Gboloo recognizes that protecting our planet from the devastation of wildfires is a daunting task. Our forests are vital for preserving life on Earth, yet millions of acres succumb to the flames annually. With this sobering fact in mind, the author has brought his extensive education and years of related experience, including working in Africa as a United Nations consultant in forest fire prevention and control to bear in creating a comprehensive manual to address the problem.
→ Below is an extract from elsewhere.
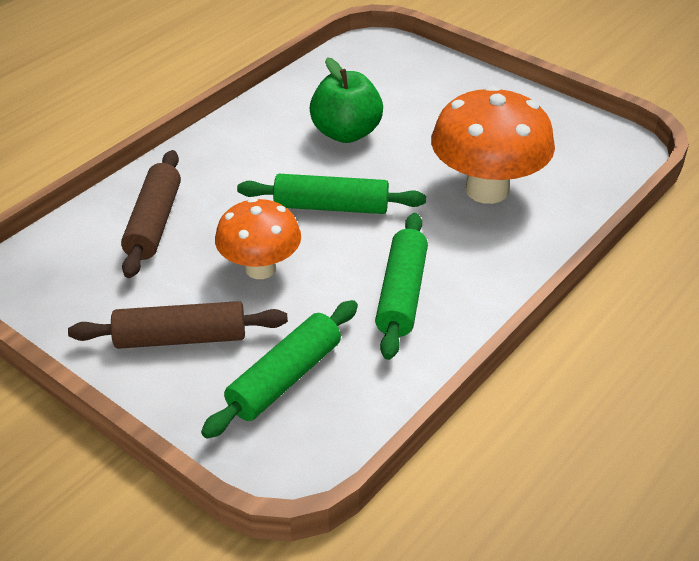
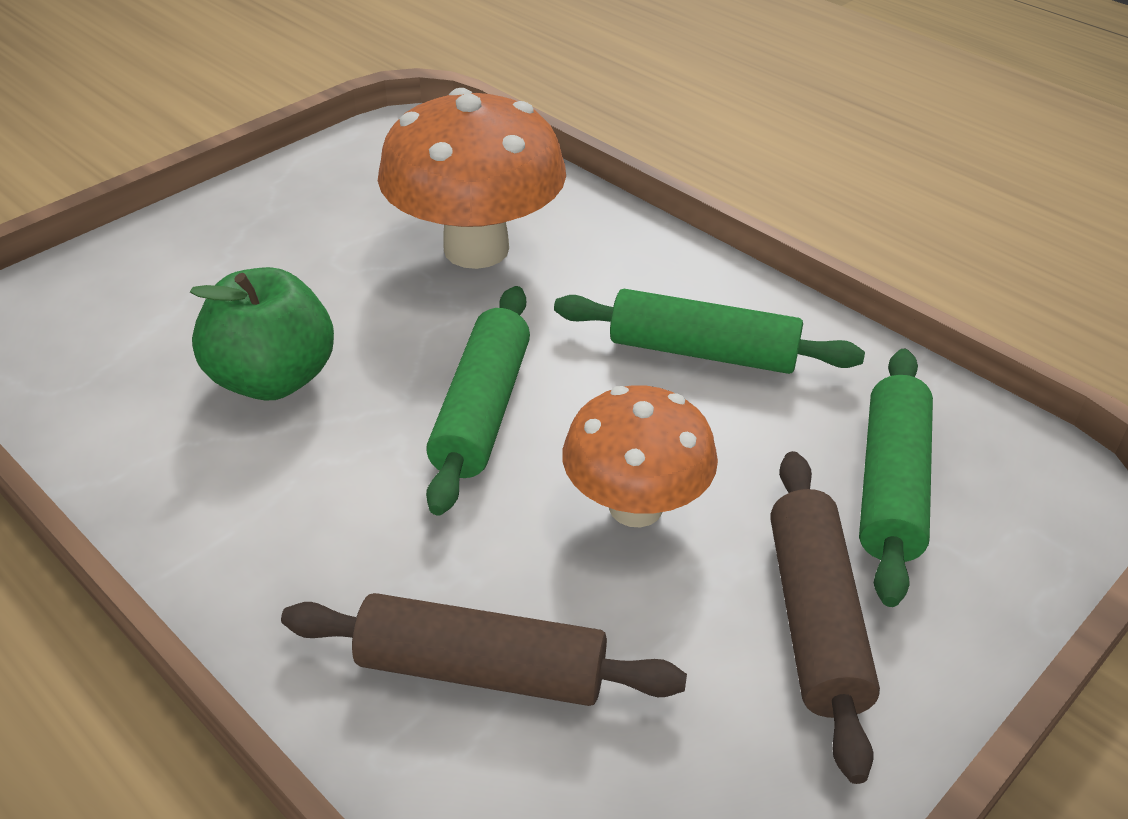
camera: 85 degrees left, 0 degrees up
green rolling pin [201,300,358,439] -> green rolling pin turned 60 degrees clockwise [859,349,933,607]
Before delving into the heart of his subject matter, Gboloo sets the stage by addressing the controversial issue of climate change. Offering ten reasons why dramatic shifts to our climate in modern times cannot be “denied, ignored nor neglected,” he passionately argues for accepting scientific findings on the matter and pleads with those who reject them to think again. He then further prepares his audience for what he will be talking about later on in the book by presenting twenty compelling values of the forests for mankind. These include points such as how forests provide much of the air we breathe, help keep the planet cool, are home to a vast variety of plants and wildlife that provide us with food, continue to be a source of much of the world’s natural medicines, and are currently lived in by approximately 300 million people globally. With this groundwork established, the author then moves into the meat of his manual with a plethora of short subsections that take his readers from basic definitions of science topics such as weather, climate, and the water cycle to more detailed discussions on fire prevention techniques, analyzing costs for thinning forests, etc.
An obvious strength of this work is the depth of research that the author has conducted to support it and undoubtedly the three subsequent volumes he has produced. In true academic fashion, there is a preponderance of points associated with each main premise. Yet unlike so many other books produced by the scholarly crowd, this one was not penned primarily for those with a handful of letters after their names. Instead, it is written in a manner that can be easily understood and appreciated by almost anyone with an interest in the subject.
Gboloo has also included a large number of helpful charts, photos, and other illustrations to both break up the text and aid in the learning process. Because his use of them is so effective and often uniquely suited for each topic, one can easily see how some of them could be pulled from the manual and made into useful and informative shorter works. For example, the section “Desert Growing Trees in the United States” would probably be an excellent small booklet for tourists to the Southwest, while firefighters could undoubtedly benefit from a pamphlet made up of the material found in the section on using fire to manage a fire. The author has crammed an incredible amount of valuable information into his manual. While careful editing could improve the work by eliminating repeated paragraphs and grammatical errors, the wealth of good content still makes this book worth owning. Thought-provoking and timely, Gboloo’s well-researched study should be of high interest to those concerned about protecting the world’s forests.